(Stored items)
*** Block opens ***

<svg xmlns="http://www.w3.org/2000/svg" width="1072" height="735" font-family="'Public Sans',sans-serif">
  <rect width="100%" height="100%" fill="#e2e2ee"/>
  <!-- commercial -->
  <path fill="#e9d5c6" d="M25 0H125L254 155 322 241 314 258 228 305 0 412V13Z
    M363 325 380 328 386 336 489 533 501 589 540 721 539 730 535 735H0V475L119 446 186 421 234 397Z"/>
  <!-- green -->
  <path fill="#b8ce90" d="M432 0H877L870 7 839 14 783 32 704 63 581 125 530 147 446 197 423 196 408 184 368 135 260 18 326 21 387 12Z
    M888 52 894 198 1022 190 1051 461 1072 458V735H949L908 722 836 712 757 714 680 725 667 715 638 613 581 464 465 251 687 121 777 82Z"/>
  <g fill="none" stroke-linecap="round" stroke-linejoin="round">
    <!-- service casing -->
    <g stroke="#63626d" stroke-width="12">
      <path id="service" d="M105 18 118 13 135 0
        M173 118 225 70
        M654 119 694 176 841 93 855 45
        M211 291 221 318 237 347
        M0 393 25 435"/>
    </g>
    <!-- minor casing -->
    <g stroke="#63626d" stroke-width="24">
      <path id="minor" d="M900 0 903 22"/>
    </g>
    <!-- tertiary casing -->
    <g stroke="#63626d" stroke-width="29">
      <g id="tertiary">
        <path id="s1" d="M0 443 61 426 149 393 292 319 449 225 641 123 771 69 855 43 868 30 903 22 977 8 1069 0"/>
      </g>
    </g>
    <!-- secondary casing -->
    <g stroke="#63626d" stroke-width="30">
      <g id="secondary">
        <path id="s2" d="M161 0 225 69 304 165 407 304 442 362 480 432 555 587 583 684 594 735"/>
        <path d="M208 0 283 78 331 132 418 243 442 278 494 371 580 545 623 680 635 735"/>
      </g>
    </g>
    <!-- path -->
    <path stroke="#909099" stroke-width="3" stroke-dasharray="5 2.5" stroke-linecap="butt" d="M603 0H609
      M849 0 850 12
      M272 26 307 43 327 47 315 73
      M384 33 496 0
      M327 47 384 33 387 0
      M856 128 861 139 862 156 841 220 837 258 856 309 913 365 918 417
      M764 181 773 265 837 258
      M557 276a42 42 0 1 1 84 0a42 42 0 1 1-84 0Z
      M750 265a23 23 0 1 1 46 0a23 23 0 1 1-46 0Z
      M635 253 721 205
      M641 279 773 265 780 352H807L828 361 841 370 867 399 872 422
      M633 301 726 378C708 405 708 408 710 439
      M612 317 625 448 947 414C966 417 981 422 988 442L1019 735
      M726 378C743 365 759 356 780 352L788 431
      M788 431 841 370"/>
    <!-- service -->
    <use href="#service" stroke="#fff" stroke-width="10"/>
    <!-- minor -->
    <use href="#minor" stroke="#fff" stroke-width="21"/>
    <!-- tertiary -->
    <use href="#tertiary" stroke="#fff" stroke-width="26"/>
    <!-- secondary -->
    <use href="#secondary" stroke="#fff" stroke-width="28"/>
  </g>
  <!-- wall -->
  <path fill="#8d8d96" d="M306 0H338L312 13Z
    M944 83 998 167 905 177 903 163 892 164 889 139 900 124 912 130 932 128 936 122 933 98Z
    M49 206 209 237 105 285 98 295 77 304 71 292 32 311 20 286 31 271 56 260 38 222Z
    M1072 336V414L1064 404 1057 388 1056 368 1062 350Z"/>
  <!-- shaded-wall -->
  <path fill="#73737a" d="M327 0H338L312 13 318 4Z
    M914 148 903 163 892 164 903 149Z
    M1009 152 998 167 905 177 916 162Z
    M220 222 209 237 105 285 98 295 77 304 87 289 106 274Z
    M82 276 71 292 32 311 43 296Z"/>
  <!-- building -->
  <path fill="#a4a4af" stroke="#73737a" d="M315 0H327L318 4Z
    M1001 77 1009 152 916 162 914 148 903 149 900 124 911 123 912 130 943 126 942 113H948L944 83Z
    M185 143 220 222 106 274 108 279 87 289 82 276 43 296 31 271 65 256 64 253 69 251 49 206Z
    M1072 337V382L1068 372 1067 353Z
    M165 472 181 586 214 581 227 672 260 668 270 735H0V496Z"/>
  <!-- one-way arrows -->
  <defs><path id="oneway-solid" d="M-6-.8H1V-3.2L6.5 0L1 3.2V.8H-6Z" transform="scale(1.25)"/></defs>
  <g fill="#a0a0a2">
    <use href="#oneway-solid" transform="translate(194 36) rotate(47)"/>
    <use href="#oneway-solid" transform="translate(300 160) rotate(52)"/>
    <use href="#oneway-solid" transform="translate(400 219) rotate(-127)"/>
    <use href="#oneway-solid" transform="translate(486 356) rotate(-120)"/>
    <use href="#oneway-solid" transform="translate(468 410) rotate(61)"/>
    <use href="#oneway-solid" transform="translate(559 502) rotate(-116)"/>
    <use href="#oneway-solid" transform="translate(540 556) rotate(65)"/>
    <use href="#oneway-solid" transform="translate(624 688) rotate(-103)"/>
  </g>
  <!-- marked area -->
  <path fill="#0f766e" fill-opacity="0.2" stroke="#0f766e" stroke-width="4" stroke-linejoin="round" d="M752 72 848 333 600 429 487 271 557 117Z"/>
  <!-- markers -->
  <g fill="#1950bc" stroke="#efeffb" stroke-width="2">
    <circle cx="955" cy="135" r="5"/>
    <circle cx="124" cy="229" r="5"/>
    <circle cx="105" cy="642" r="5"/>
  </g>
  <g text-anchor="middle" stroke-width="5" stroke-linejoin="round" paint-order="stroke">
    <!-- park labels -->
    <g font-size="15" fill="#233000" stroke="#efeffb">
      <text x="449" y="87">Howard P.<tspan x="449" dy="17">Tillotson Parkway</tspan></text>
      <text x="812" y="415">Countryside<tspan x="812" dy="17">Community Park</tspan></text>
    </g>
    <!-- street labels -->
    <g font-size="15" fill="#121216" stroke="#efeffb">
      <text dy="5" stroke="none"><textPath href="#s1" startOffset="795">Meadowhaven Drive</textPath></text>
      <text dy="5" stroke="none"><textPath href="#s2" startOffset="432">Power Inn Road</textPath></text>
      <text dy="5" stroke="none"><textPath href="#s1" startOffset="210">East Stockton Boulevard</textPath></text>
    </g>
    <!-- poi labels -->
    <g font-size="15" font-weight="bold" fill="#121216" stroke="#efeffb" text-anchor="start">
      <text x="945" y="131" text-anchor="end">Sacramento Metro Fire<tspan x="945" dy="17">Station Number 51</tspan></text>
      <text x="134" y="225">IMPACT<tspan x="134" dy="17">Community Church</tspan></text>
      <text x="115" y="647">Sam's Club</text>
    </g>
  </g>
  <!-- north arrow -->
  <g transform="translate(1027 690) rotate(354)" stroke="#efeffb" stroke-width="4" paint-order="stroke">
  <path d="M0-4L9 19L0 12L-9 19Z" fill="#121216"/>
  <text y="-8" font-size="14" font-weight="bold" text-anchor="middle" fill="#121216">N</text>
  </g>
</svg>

*** Block closes ***

Take every line from the data above that holds "middle" and copy it out.

  <g text-anchor="middle" stroke-width="5" stroke-linejoin="round" paint-order="stroke">
  <text y="-8" font-size="14" font-weight="bold" text-anchor="middle" fill="#121216">N</text>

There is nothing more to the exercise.